Big Name Enters Small Business

SAN FRANCISCO (06/08/2000) - Do small businesses need yet another Web portal?

Jake Winebaum thinks so. Late last year Winebaum's incubator, eCompanies, paid a headline-grabbing $7.5 million for the business.com URL.

This week Business.com began a phased rollout of the site. Business.com bill's itself as "the Web's first directory and search engine focused solely on the business Internet." Winebaum, who is CEO, hired a team of "more than 50 library science professionals with specific industry experience" to categorize business Web sites.

At present, the site features the business directory and a search engine. Over the next few weeks it will add news from more than 30 sources, including AP Business Wires, BusinessWire, Knight Ridder Tribune and Reuters, along with profiles of 57 industries and 10,000 companies. The aim is to integrate the data so that anyone searching within a narrow vertical industry will be able to find everything he or she needs quickly. There are also plans to add a product locator through Business.com's sister site, Change.com.

"We think that the Internet's going to change not just every company but every job," Winebaum says. "As a result, the business Internet will become part of everyone's daily ritual. The problem will be harnessing what will be a very chaotic environment. That's what we aim to do." The problem is, Business.com is entering a field that's already as crowded as a Tokyo subway car at rush hour.

Entrepreneur.com and other sites aimed at small businesses have been on the Web since 1996. Earlier this year, Yahoo announced plans to build a b-to-b directory, and America Online has teamed with PurchasePro.com, a procurement site, to build an electronic marketplace.

Winebaum acknowledges that Yahoo will be strong competition, but says he hopes it will be fighting too many battles on too many fronts to use its brand and deep pockets to crush Business.com. "We've got to build something better than anything out there, and then attract people," he says. That will be the hard part. Even though it isn't a b-to-b marketplace, Business.com will face competition from small-business electronic marketplaces, which are proliferating like dandelions in spring. Many marketplaces are adding services aimed at attracting and keeping small-business users. Onvia.com, which claims to have 300,000 registered accounts, enables small businesses to buy and sell products and services online and offers breaking news, expert advice and community features. Scott Lundstrom, VP of technology research at AMR Research, says Business.com will also face competition from existing vertical marketplaces that will try to recruit small businesses, and from niche players that will carve up the small-business market by industry.

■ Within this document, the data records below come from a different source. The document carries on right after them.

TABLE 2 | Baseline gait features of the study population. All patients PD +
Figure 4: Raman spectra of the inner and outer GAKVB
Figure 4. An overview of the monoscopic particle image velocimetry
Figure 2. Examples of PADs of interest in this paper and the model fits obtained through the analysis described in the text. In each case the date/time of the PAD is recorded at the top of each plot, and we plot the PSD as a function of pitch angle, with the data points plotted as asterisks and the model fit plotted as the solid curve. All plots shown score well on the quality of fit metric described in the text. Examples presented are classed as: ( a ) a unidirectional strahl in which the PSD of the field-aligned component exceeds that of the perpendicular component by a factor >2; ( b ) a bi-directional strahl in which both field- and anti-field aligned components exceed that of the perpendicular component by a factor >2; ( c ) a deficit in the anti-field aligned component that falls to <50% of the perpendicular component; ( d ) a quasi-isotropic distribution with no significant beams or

"The verticalization of the b-to-b space happened very quickly for a good reason," he says. "Companies share the same suppliers, terminology and business rules. I think you'll see the same thing happen within horizontal marketplaces for small businesses." Winebaum is betting that people will use a business directory and search engine in addition to the products, services and information offered by vertical sites. "We're Switzerland," he says. "We're neutral. "If a vertical has great content, we'll send our customers there."

Assuming, of course, that it has customers.